• SOURCE EXCERPT:
■ ■ ■ ■ ■
As a young woman, Amélie is a waitress in The Two Windmills, which is a small Montmartre café, run by a former circus performer. The café is staffed and frequented by a collection of eccentrics.
At age 23, having spurned romantic relationships following a few disappointing efforts, Amélie finds contentment in simple pleasures, such as dipping her hand into sacks of grain, cracking crème brûlée with a teaspoon, skipping stones across St. Martin’s Canal, guessing how many couples in Paris are having an orgasm at one moment, and letting her imagination roam free.
On August 31, 1997, Amélie, shocked upon hearing the news of Princess Diana’s death on television, drops a bottle cap, which loosens a bathroom wall tile. Behind the loose tile, she finds an old metal box of childhood memorabilia hidden by a boy who lived in her apartment decades earlier. Fascinated by this find, she resolves to track down the now adult man who placed it there and return it to him, making a deal with herself in the process: if she finds him and it makes him happy, she will devote her life to bringing happiness to others.
Amélie meets her reclusive neighbour, Raymond Dufayel, a painter who continually repaints Luncheon of the Boating Party by Pierre-Auguste Renoir. He is known as ‘the Glass Man’ because of his brittle bone condition. With his help, she tracks down the former occupant, and places the box in a phone booth, ringing the number as he passes to lure him there. Upon opening the box, the man, moved to tears, has an epiphany as long-forgotten childhood memories come flooding back. He then finds his way into the same bar as Amelie and vows to reconcile with his estranged family. On seeing the positive effect she had on him, she resolves from that moment on to do good in the lives of others.
■ ■ ■ ■ ■
• PROMPT 1: Present the records from the line containing "red cross: rotated" through the end of the records, inclusive, as a Markdown table with the columns Row and Line, leaving out any blank lines and all pictures.

• Saved data entries:
■ ■ ■ ■ ■
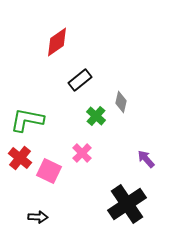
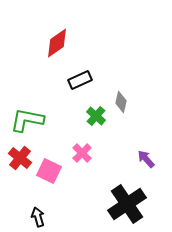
red diamond: moved 1 px down
black rectangle: rotated 15 degrees clockwise
black arrow: rotated 108 degrees counterclockwise
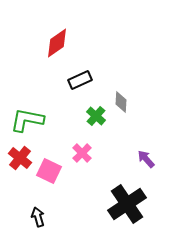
gray diamond: rotated 10 degrees counterclockwise
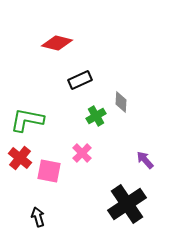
red diamond: rotated 48 degrees clockwise
green cross: rotated 18 degrees clockwise
purple arrow: moved 1 px left, 1 px down
pink square: rotated 15 degrees counterclockwise
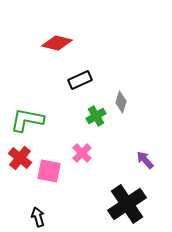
gray diamond: rotated 15 degrees clockwise
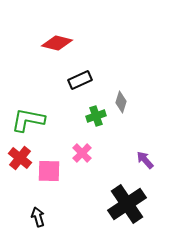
green cross: rotated 12 degrees clockwise
green L-shape: moved 1 px right
pink square: rotated 10 degrees counterclockwise
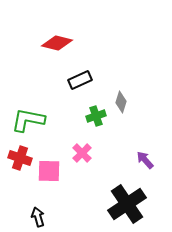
red cross: rotated 20 degrees counterclockwise
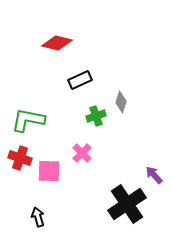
purple arrow: moved 9 px right, 15 px down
■ ■ ■ ■ ■
• PROMPT 2: Retype the passage of the Amélie plot summary between "Amélie meets her" and "lives of others.", inclusive.

• REPLY 1:
| Row | Line |
|---|---|
| 1 | red cross: rotated 20 degrees counterclockwise |
| 2 | purple arrow: moved 9 px right, 15 px down |

• REPLY 2:
Amélie meets her reclusive neighbour, Raymond Dufayel, a painter who continually repaints Luncheon of the Boating Party by Pierre-Auguste Renoir. He is known as ‘the Glass Man’ because of his brittle bone condition. With his help, she tracks down the former occupant, and places the box in a phone booth, ringing the number as he passes to lure him there. Upon opening the box, the man, moved to tears, has an epiphany as long-forgotten childhood memories come flooding back. He then finds his way into the same bar as Amelie and vows to reconcile with his estranged family. On seeing the positive effect she had on him, she resolves from that moment on to do good in the lives of others.